■ SUPPLIED PASSAGE
This FAQ is intended to help answer lender-specific questions on making and entering into PPP loans under the CARES Act. Please also see the Borrower perspective FAQs for additional information on the PPP loan program.

Updated May 5, 2020

LENDER ISSUES RELATED TO PAYCHECK PROTECTION PROGRAM (PPP) LOANS UNDER THE CARES ACT

Q:   What is the application process?

A:    PPP loans will be made through an SBA-approved lender and will be guaranteed by the SBA. If the business has a relationship with a lender, it should immediately contact that lender to see if that lender will be making PPP loans. The business should immediately begin working with an SBA-approved lender to confirm eligibility and to start the application process. The SBA has released regulations making clear that lenders can use their internal forms and portals so long as they are asking the same questions and requesting the same information as the SBA application.

The PPP application, regulations and other guidance is posted on the Treasury’s website.

Q:   What lenders can make PPP loans under the CARES Act?

A:

  • Lenders already approved by the SBA to make 7(a) loans.
  • The following types of lenders so long as they are not currently designated as in “Troubled Condition” by or subject to a formal enforcement action addressing unsafe or unsound lending practices with their primary federal regulator:
    • Any federally insured depository institution or federally insured credit union.

■ WORK TO COMPLETE
Say whether each statement agrees with the PPP lender FAQ. Answer yes or no for each and quote the deciding words of the FAQ.
1. Lenders must use the SBA's own application form for PPP loans.
2. The SBA will guarantee PPP loans.
3. A federally insured credit union under a formal enforcement action on unsafe lending practices by its primary federal regulator can make PPP loans.

■ Collected data entries
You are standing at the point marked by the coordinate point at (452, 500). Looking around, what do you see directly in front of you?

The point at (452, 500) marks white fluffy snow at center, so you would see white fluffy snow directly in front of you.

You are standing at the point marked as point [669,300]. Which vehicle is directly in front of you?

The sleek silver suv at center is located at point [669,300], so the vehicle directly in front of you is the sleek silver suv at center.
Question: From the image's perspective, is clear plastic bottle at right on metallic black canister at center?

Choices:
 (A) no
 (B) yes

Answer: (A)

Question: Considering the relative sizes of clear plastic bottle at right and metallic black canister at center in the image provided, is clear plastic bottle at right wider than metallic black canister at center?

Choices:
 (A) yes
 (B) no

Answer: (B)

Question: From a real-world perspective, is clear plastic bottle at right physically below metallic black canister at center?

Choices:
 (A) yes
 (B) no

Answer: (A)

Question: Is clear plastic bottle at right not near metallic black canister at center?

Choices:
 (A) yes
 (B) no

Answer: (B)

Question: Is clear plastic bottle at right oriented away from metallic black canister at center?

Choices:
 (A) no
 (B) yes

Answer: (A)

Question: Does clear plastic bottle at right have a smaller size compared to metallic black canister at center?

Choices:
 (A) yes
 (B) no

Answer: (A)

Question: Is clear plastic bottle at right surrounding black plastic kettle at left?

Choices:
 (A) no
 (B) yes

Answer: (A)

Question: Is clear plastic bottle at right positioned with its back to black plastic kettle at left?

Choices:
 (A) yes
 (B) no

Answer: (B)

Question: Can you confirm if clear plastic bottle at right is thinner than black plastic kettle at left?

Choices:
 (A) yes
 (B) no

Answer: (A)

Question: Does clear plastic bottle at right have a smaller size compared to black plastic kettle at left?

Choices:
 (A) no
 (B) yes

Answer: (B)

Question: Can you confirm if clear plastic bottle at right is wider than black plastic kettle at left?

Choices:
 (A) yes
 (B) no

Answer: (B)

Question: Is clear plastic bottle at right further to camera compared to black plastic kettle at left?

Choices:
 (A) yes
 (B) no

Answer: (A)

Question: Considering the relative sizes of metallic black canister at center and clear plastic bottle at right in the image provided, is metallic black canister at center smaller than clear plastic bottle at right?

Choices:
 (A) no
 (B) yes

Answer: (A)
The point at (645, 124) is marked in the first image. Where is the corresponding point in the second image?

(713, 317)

■ SOLUTION
1. No: "lenders can use their internal forms and portals so long as they are asking the same questions and requesting the same information as the SBA application"
2. Yes: "will be guaranteed by the SBA"
3. No: "so long as they are not currently designated as in “Troubled Condition” by or subject to a formal enforcement action addressing unsafe or unsound lending practices with their primary federal regulator"